Problem:
Reproduce all of the records below word for word, leaving out the pictures.

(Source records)
---
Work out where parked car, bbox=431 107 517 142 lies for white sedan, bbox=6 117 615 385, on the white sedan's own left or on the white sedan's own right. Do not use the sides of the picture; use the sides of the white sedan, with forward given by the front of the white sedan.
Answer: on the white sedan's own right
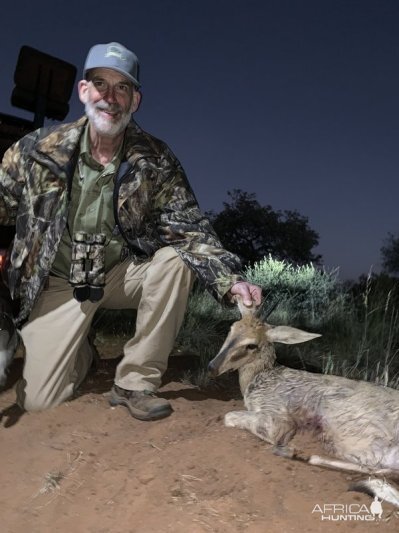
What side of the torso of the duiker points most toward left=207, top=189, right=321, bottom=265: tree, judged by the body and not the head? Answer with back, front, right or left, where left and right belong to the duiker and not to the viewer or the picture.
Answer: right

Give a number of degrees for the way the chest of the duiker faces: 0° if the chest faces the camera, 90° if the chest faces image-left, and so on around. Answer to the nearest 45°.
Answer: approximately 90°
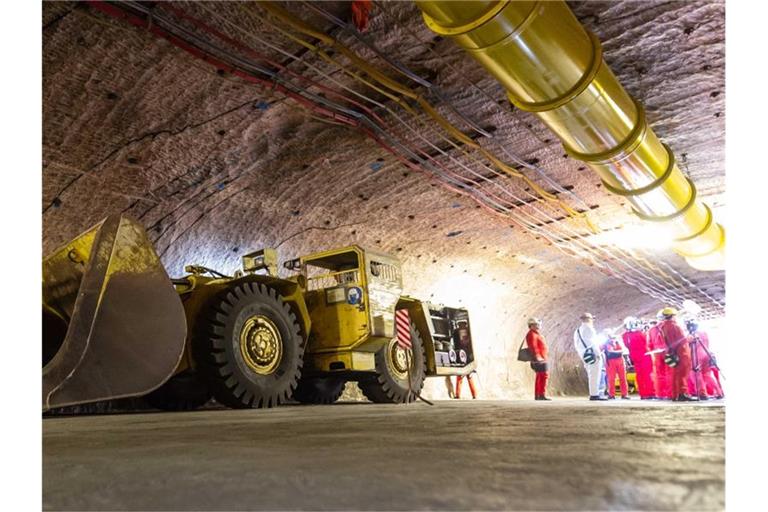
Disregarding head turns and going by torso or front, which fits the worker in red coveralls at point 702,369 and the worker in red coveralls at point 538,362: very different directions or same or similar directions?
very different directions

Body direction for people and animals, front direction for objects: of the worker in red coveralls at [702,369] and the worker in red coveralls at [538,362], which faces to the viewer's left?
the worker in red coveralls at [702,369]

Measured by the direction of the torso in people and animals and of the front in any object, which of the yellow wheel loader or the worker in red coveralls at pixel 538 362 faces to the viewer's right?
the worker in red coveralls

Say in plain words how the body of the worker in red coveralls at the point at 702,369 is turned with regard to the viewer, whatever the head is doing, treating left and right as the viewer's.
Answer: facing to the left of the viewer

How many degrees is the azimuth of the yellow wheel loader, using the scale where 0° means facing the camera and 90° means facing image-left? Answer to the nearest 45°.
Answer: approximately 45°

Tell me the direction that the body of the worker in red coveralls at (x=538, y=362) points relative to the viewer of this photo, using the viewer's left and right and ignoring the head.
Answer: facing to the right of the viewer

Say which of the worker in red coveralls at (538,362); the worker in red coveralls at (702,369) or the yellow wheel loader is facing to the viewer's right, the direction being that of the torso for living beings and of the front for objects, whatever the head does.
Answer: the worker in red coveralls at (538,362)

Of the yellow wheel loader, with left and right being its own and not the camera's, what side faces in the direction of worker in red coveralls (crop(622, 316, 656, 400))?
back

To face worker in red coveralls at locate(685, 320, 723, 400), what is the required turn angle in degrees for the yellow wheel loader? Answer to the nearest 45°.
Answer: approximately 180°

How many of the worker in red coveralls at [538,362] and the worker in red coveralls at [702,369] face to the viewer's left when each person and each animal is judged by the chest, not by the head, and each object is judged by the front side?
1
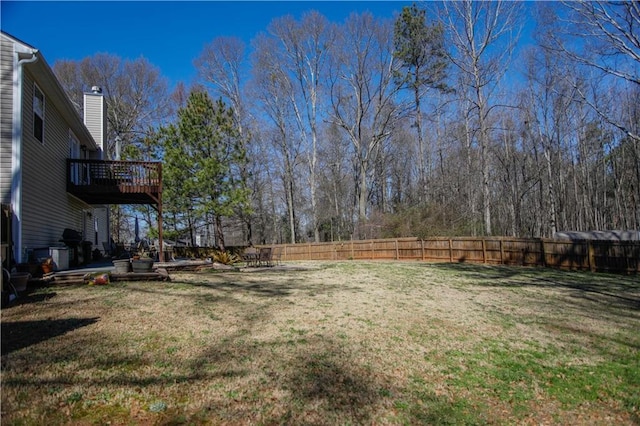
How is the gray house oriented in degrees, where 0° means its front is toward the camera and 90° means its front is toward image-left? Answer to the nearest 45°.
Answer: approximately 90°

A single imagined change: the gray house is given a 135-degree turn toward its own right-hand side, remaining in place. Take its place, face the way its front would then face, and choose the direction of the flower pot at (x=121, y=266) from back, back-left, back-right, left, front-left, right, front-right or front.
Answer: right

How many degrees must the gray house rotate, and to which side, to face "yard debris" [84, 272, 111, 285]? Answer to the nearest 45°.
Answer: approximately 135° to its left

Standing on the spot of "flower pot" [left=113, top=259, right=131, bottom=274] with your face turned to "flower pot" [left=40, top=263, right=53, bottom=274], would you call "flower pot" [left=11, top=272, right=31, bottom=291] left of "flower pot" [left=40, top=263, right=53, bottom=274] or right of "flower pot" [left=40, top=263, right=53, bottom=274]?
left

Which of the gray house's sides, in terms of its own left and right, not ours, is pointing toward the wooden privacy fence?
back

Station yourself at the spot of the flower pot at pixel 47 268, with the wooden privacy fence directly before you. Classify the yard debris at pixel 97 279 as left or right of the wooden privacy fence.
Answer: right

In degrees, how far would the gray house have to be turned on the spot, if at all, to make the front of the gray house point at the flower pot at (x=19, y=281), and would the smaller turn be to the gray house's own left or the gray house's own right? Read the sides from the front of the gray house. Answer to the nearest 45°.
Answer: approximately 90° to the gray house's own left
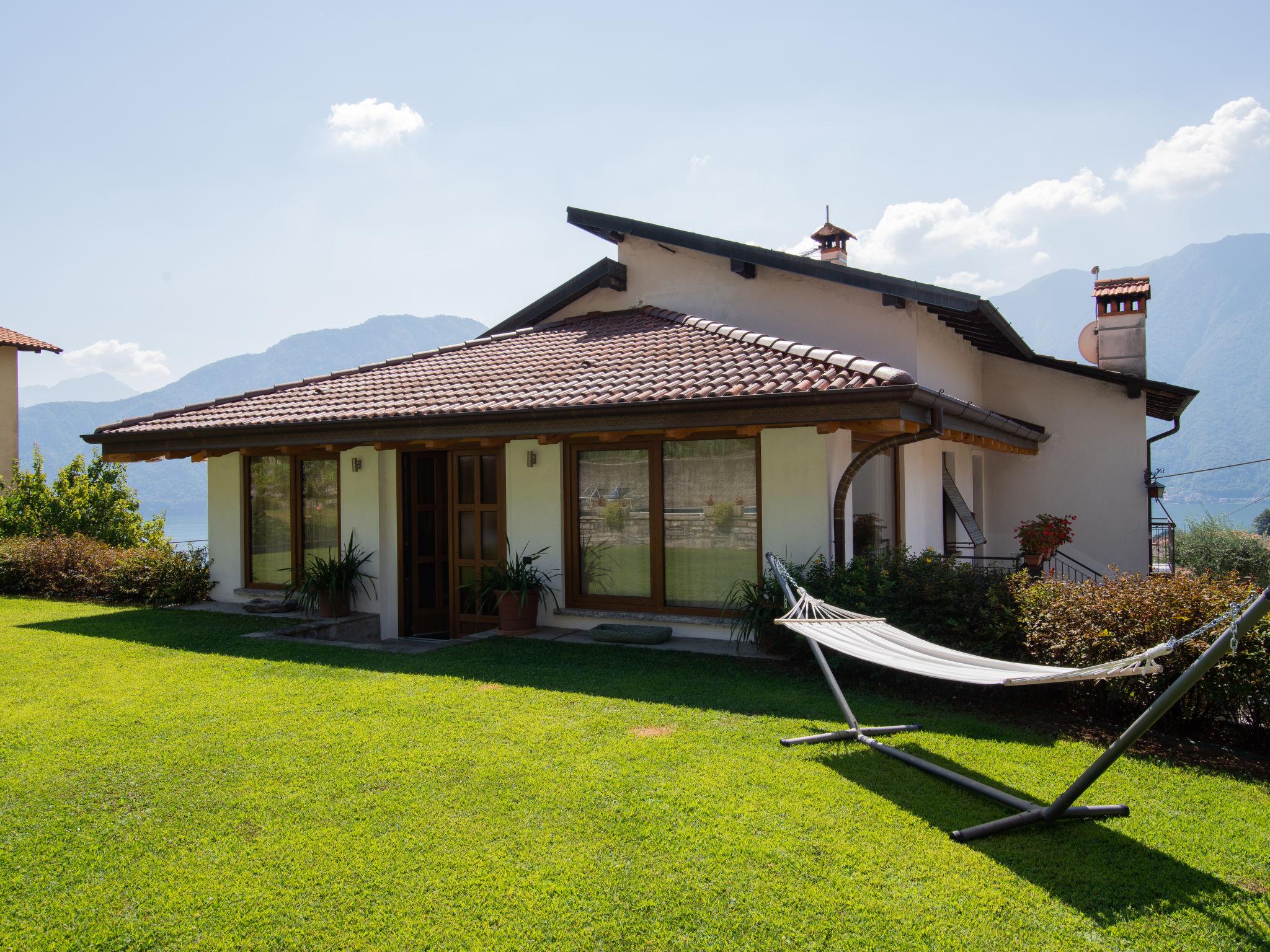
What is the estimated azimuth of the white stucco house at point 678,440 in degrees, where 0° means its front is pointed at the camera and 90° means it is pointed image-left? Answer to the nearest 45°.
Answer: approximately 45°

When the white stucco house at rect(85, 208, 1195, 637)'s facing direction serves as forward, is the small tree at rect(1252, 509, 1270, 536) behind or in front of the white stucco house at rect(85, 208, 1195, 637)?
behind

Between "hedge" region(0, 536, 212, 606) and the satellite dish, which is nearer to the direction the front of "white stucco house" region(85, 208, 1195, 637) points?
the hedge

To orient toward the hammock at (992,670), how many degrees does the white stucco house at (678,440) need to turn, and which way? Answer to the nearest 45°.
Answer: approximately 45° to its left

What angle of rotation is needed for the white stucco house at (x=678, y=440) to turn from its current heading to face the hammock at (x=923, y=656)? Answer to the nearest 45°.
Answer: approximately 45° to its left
---
Answer below:
Work out where parked car, bbox=431 107 517 142 lies for white sedan, bbox=6 117 615 385, on the white sedan's own left or on the white sedan's own right. Do not use the sides of the picture; use the sides of the white sedan, with forward given by the front of the white sedan.
Answer: on the white sedan's own right
What side of the torso of the duiker points most toward left=207, top=189, right=321, bottom=265: tree, judged by the body and not the head? Answer with back, front, right or left, where left and right belong to the duiker and not to the viewer or the picture.
Answer: right

Give a number of degrees for the way the chest of the duiker faces: 0° if the chest faces the camera, 90° if the chest faces image-left, and so on around. Answer to the nearest 45°.
Answer: approximately 90°
Disregarding head turns and going by torso or front, which fits the worker in red coveralls at point 702,369 and the worker in red coveralls at point 538,362: very different directions or same or similar directions?
very different directions

Body direction for people and animals, front direction for objects: of the worker in red coveralls at [702,369] and the worker in red coveralls at [538,362], which faces to the viewer's left?
the worker in red coveralls at [702,369]

Measured by the direction of the torso in people and animals and of the front in any object, which of the yellow wheel loader or the worker in red coveralls at pixel 538 362 faces to the viewer's right?
the worker in red coveralls

Say in plain words how the body of the worker in red coveralls at the point at 702,369 is turned with regard to the viewer, whatever the head is doing, treating left and right as the viewer's.
Answer: facing to the left of the viewer

How many degrees is the azimuth of the yellow wheel loader, using the scale where 0° means facing the camera and 90° means facing image-left? Answer to the nearest 45°.
Answer: approximately 45°

Tell me the direction that the body of the worker in red coveralls at (x=538, y=362) points relative to the viewer of this photo, using the viewer's left and right and ignoring the head.
Answer: facing to the right of the viewer

Say which of the worker in red coveralls at (538,362); the worker in red coveralls at (702,369) or the yellow wheel loader is facing to the viewer's right, the direction being that of the torso for living beings and of the front for objects, whatever the head does.
Answer: the worker in red coveralls at (538,362)

Of the yellow wheel loader, with left and right being its own and not the camera's, what side faces in the direction of worker in red coveralls (crop(622, 316, 656, 400))?
back

To face worker in red coveralls at locate(685, 320, 723, 400), what is the required turn angle in degrees for the yellow wheel loader? Answer to the nearest 45°.
Answer: approximately 180°

How many of the worker in red coveralls at [538,362] and the worker in red coveralls at [702,369] face to the viewer's left when each person and each animal is judged by the chest, not by the head, and each object is judged by the front side?
1
How is the gray house oriented in degrees, where 0° means its front is toward the camera and 90° means its front is toward image-left? Answer to the nearest 45°.
Answer: approximately 90°

A single imagined change: the gray house is given a 135-degree turn toward its own right-hand side, remaining in place. Take its place, face the way its front would then face, and choose the direction of the flower pot at (x=121, y=266) from back, back-left, back-right, left, front-left, right, front-right or front.
Answer: right

How many degrees must the gray house rotate, and to which side, to face "yard debris" [84, 272, 111, 285]? Answer to the nearest 45°.
Answer: approximately 135° to its left

Standing on the spot of "flower pot" [left=113, top=259, right=131, bottom=274] with your face turned to "flower pot" [left=40, top=263, right=53, bottom=274], would you call "flower pot" [left=11, top=272, right=31, bottom=291] left of "flower pot" [left=40, top=263, right=53, bottom=274] or right of "flower pot" [left=40, top=263, right=53, bottom=274]?
left

Which of the gray house's sides, in terms of its own left and right, not ours, is pointing toward the wooden privacy fence?
back

Station yourself at the spot of the flower pot at pixel 47 268, with the wooden privacy fence directly before you. Classify the yard debris at pixel 97 279 as left or right of the wooden privacy fence.
Answer: right

In degrees, how far would the gray house have to be turned on the spot, if at all, to make the front of the gray house point at the flower pot at (x=19, y=281), and would the smaller turn be to the gray house's own left or the gray house's own right? Read the sides from the front of the gray house. Answer to the nearest 45°.
Answer: approximately 90° to the gray house's own left
What is the estimated azimuth of the white stucco house at point 678,440 in degrees, where 0° means its front is pointed at the camera and 90° means it is pointed image-left? Answer to the nearest 45°.
Answer: approximately 45°

When the white stucco house at rect(85, 208, 1195, 637)'s facing direction serves as forward, is the small tree at rect(1252, 509, 1270, 536) behind or in front of the white stucco house at rect(85, 208, 1195, 637)?
behind

Between "hedge" region(0, 536, 212, 606) and the satellite dish, which is nearer to the direction the front of "white stucco house" region(85, 208, 1195, 637) points?
the hedge

To orient toward the hammock at (992,670), how many degrees does the white stucco house at (678,440) need to turn, and which way? Answer to the nearest 45°.
Answer: approximately 45° to its left

What angle of rotation is needed for the white stucco house at (x=678, y=440) to turn from its current heading to face the hammock at (x=923, y=656)? Answer to the nearest 45°.
Answer: approximately 45° to its left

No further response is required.